At the cathode (the negative electrode), the battery creates a negative charge. Consequently, there is electrical pressure to push electrons into the water at this end. At the anode (the positive electrode), there is a positive charge, so that electrode would like to absorb electrons. But the water isn't a very good conductor. Instead, in order for there to be a flow of charge all the way around the circuit, water molecules near the cathode are split up into a positively charged hydrogen ion, which is symbolized as H+ in the diagram above, and a negatively charged "hydroxide" ion, symbolized as OH-:
H2O -> H+ + OH- .
A positively charged hydrogen ion, or H+, is just the hydrogen atom without its electron, i.e. the nucleus of the hydrogen atom, which is just a single proton.
You might have expected that H2O would break up into an H and an OH (the same atoms but with neutral charges), but this doesn't happen because the oxygen atom more strongly attracts the electron from the H -- it steals it. (Officially, we say the oxygen atom is more "electronegative" than hydrogen). This theft allows the resulting hydroxide ion to have a completely filled outer shell, making it more stable.
But because of this transfer, the H+, which is just a naked proton, is now free to pick up an electron (symbolized as e-) from the cathode, which is trying hard to donate electrons. When H+ picks up an electron, it will become a regular, neutral hydrogen atom:
H+ + e- -> H
When this hydrogen atom meets another hydrogen atom, they will form a hydrogen gas molecule:
H + H -> H2,
And this molecule will bubble to the surface -- we have hydrogen gas!

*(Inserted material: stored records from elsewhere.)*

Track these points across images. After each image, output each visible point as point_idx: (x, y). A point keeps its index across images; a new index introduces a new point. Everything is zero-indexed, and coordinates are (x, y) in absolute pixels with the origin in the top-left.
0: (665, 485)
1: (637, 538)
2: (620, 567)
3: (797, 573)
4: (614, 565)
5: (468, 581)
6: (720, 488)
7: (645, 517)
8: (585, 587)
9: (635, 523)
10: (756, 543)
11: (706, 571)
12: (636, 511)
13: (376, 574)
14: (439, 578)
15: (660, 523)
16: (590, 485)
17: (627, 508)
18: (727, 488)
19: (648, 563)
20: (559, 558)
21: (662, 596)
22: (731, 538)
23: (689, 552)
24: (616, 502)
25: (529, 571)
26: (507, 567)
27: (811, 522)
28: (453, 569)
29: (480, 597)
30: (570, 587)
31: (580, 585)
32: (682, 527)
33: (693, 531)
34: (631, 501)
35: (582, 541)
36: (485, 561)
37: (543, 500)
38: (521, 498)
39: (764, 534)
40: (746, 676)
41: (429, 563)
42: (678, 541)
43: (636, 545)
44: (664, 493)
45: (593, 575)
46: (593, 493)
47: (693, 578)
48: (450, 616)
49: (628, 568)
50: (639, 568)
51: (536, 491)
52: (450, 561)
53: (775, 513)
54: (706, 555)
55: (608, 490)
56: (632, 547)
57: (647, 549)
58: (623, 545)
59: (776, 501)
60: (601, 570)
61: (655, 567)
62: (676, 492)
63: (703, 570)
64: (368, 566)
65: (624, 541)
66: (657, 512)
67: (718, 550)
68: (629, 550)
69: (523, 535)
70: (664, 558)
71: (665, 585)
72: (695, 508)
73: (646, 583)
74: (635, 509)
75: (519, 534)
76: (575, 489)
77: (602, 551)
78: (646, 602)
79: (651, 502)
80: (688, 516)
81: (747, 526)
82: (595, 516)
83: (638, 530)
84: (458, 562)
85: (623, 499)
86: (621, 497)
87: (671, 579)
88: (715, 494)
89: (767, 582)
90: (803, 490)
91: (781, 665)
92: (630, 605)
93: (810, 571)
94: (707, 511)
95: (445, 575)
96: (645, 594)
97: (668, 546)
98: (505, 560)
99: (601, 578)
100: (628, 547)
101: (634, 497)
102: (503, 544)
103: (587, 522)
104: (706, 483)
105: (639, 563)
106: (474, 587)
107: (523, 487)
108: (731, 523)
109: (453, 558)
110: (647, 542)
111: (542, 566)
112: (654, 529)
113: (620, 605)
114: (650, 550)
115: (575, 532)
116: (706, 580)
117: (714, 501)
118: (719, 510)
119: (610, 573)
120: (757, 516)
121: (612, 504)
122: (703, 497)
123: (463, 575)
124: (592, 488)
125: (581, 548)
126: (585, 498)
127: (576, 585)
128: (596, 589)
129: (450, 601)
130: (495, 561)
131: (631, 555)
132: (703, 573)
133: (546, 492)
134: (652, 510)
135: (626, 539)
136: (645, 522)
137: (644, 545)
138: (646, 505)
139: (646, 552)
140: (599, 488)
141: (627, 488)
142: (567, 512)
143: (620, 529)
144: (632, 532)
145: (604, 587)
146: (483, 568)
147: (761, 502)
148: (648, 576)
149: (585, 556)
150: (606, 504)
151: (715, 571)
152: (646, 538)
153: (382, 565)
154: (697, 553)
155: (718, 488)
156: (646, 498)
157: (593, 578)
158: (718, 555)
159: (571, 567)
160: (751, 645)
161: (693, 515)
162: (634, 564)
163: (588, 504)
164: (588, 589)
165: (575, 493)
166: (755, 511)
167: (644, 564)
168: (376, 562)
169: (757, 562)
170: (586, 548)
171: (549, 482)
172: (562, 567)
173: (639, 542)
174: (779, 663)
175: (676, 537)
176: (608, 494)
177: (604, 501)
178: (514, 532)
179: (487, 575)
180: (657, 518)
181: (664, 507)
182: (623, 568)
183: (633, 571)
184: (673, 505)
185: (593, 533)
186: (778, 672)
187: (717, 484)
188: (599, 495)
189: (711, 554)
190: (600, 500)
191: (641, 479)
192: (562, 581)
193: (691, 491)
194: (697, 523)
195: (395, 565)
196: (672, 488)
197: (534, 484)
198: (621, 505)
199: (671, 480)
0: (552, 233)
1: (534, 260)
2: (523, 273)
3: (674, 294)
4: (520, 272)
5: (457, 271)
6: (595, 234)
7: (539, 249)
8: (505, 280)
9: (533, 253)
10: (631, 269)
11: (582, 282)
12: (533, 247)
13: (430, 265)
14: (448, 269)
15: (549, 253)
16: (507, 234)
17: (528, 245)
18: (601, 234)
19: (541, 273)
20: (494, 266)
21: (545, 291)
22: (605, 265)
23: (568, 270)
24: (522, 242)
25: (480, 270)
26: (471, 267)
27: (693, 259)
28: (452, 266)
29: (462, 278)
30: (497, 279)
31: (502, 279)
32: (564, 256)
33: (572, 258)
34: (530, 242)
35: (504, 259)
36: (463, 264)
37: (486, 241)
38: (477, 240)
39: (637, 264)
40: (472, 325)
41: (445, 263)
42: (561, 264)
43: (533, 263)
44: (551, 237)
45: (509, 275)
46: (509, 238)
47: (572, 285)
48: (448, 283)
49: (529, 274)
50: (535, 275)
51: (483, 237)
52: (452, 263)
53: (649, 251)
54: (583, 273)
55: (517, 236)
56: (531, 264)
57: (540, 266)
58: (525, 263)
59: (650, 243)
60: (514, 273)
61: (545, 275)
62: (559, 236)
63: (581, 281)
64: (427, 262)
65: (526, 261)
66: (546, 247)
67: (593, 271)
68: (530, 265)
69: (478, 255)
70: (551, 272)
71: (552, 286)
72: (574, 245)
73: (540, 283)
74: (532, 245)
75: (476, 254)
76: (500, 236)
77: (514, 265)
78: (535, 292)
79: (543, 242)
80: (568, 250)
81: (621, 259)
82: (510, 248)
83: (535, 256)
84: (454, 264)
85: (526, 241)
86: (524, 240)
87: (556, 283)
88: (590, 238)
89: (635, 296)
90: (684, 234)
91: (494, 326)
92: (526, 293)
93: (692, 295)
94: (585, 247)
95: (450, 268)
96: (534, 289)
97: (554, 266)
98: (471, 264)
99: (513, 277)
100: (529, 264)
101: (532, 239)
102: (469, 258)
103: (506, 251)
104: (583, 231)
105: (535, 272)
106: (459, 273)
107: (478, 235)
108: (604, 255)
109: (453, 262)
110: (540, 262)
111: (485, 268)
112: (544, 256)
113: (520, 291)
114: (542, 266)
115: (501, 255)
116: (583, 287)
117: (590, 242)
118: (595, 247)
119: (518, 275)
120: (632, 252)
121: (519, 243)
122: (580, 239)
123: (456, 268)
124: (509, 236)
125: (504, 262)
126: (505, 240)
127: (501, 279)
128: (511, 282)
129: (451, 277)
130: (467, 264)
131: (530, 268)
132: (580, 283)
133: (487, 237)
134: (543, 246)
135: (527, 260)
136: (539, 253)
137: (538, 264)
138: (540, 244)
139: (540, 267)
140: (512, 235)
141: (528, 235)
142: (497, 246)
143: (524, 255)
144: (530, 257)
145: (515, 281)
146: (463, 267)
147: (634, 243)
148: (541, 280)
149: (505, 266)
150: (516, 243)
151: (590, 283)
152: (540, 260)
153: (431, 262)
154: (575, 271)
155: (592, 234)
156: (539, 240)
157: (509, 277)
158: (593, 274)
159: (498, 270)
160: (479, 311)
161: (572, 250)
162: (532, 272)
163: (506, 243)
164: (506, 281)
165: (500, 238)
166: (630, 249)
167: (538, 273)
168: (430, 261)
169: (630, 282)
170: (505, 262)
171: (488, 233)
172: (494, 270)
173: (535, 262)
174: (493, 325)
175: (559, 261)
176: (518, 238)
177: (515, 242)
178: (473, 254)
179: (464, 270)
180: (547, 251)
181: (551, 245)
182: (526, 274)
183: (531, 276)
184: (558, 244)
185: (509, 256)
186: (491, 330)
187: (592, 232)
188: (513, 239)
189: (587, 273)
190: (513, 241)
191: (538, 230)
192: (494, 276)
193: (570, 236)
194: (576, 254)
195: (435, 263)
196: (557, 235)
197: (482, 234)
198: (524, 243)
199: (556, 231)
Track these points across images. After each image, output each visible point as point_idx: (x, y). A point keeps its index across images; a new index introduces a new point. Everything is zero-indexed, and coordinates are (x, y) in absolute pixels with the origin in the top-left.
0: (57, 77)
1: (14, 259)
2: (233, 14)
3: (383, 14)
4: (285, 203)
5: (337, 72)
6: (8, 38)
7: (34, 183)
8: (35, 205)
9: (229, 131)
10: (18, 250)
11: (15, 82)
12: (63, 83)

Meanwhile, the positive anode has caused the negatively charged hydroxide ion (OH-) to travel across the container to the anode. When it gets to the anode, the anode removes the extra electron that the hydroxide stole from the hydrogen atom earlier, and the hydroxide ion then recombines with three other hydroxide molecules to form 1 molecule of oxygen and 2 molecules of water:
4 OH- -> O2 + 2 H2O + 4e-
The oxygen molecule is very stable, and bubbles to the surface.
In this way, a closed circuit is created, involving negatively charged particles -- electrons in the wire, hydroxide ions in the water. The energy delivered by the battery is stored as the production of hydrogen.